The answer must be every line below that holds the word "hiding".
** Data extracts follows **
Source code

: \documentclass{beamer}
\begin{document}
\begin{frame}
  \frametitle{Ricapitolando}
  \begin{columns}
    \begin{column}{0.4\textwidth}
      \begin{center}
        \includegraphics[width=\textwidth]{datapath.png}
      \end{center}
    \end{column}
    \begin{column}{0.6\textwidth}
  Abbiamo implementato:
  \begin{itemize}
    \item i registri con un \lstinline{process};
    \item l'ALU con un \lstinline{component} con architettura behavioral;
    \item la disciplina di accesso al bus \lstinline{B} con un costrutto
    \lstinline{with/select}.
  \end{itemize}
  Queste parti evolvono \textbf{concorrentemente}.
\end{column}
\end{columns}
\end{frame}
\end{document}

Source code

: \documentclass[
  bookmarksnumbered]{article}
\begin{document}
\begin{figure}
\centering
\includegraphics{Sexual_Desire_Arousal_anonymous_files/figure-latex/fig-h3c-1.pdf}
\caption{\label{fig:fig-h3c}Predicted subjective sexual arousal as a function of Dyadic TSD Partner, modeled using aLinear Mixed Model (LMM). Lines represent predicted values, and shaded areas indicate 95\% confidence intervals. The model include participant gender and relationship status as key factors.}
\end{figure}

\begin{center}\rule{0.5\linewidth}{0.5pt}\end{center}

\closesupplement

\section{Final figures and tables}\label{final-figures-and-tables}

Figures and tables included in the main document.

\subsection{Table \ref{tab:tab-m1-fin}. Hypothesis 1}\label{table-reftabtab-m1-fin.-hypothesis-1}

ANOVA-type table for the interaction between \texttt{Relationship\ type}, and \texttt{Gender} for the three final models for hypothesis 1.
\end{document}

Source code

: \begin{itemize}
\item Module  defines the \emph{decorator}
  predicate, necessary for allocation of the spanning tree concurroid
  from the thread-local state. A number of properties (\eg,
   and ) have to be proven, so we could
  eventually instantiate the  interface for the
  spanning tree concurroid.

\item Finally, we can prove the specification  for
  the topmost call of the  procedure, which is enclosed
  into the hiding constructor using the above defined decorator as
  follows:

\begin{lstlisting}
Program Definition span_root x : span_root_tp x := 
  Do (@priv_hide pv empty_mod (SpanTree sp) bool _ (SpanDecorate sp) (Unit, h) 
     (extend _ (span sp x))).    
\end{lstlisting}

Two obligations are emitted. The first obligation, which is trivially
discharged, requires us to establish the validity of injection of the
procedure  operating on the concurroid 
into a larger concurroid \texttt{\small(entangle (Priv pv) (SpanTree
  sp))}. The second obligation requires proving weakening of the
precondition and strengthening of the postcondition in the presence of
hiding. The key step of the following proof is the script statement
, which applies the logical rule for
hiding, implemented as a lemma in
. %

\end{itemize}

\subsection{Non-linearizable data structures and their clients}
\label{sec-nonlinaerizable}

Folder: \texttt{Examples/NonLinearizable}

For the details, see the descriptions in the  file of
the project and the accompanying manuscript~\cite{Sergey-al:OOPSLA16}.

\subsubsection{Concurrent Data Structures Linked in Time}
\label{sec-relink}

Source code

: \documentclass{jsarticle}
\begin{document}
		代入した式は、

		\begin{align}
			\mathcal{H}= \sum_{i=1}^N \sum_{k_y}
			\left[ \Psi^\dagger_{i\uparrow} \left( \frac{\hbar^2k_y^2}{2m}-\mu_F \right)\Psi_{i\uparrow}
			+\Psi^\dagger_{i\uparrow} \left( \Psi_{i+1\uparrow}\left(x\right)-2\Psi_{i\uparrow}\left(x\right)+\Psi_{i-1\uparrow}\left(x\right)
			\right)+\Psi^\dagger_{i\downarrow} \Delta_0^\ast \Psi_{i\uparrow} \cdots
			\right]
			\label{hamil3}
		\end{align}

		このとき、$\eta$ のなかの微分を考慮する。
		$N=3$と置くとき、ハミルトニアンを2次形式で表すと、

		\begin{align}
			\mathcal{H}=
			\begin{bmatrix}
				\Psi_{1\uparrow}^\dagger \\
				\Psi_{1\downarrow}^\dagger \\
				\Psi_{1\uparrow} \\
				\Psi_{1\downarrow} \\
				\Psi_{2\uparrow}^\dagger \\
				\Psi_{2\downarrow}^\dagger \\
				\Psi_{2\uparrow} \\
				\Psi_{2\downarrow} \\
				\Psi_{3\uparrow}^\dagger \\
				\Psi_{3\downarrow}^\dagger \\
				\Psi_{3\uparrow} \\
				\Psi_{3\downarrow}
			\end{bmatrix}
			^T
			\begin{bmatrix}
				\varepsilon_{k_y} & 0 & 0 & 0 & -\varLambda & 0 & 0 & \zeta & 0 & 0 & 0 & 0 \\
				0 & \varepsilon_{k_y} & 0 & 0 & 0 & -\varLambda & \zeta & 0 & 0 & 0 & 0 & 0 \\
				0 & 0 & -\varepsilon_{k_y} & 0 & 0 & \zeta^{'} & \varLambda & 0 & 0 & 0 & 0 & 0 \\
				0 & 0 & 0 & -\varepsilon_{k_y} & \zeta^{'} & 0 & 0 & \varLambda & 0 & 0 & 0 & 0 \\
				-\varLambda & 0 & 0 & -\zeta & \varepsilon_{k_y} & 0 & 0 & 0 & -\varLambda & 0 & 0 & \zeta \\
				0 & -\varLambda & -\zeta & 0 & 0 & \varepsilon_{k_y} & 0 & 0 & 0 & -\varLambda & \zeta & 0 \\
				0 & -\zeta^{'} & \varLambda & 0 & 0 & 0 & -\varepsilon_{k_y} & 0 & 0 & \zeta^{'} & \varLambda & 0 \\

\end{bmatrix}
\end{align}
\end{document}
** End of Data extracts **
:: Expected answer ::
  into the hiding constructor using the above defined decorator as
hiding. The key step of the following proof is the script statement
hiding, implemented as a lemma in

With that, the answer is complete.